Hello:
I’m new to PGI compilers and I’m testing the Community edition using the file shown at the end of this message. There is a rough matrix multiplication implementation in C, but is intended only for testing purposes. My computer is a Lenovo W540 laptop running Debian and has a 4 core Intel Core i7-4800MQ 2.7 GHz processor. I checked my program serial and using OpenMP with all the 4 cores activated (without hyperthreading) with the compilers:
GCC 6.3.0, using the flags -O3 and -fopenmp for parallel execution
ICC 14.0.3 using the flags -O3 and -openmp for parallel execution
PATHCC 16.10 using the flags -fast and -mp for parallel execution
Now, the times in seconds I’ve obtained (average of three executions):
serial 4 cores speedup
gcc 34.1 20.1 1.70
icc 35.9 10.5 3.42
pgcc 75.0 21.4 3.50
I’m a bit confused about the times of the PGI compiler. While the serial times for gcc and icc are almost the same, the PGI is more than twice worse. However, the PGI OpenMP speedup is the best of the three compilers.

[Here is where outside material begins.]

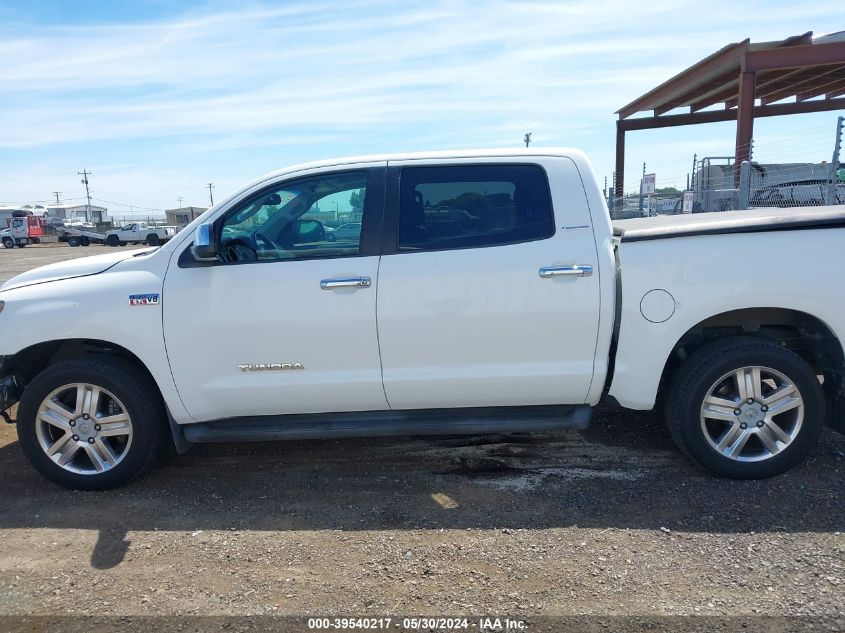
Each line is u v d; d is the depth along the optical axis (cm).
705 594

I’ve obtained almost the same times with PGI using the optimization flags -O2, -O2, and -fast -Mipa=inline,fast. Is this behavior in serial execution normal with PGI? Should I use any other optimization flags?
Thanks
#include<stdio.h>
#include<stdlib.h>
#include <sys/time.h>
#define gettime(a) gettimeofday(a,NULL)
#define usec(t1,t2) (((t2).tv_sec-(t1).tv_sec)*1000000+((t2).tv_usec-(t1).tv_usec))
typedef struct timeval timestruct;
#define SIZE 2000
int main()
{
size_t i=0,j=0,k=0;
size_t posA=0,posB=0,posC=0;
timestruct t1,t2;
double* A=(double*)malloc(SIZE*SIZE*sizeof(double));
double* B=(double*)malloc(SIZE*SIZE*sizeof(double));
double* C=(double*)malloc(SIZE*SIZE*sizeof(double));
double sum=0.0;
for(i=0;i<SIZE*SIZE;i++)
{
A[i] = (double)i+10.0;
B[i] = (double)i+10.0;
}
gettime(&t1);
#pragma omp parallel for default(none) \
shared(C,A,B) \
private(i,j,posC,sum,k,posA,posB)
for(i=0;i<SIZE;i++)
{
for(j=0;j<SIZE;j++)
{
posC = i*SIZE+j;
sum = 0.0;
for(k=0;k<SIZE;k++)
{
posA = i*SIZE+k;
posB = k*SIZE+j;
sum += A[posA]*B[posB];
}
C[posC] = sum;
}
}
gettime(&t2);
printf("Time spent: %.5lf seconds\n",(double)usec(t1,t2)/1000000.0);
free(A);
free(B);
free(C);
return 0;
}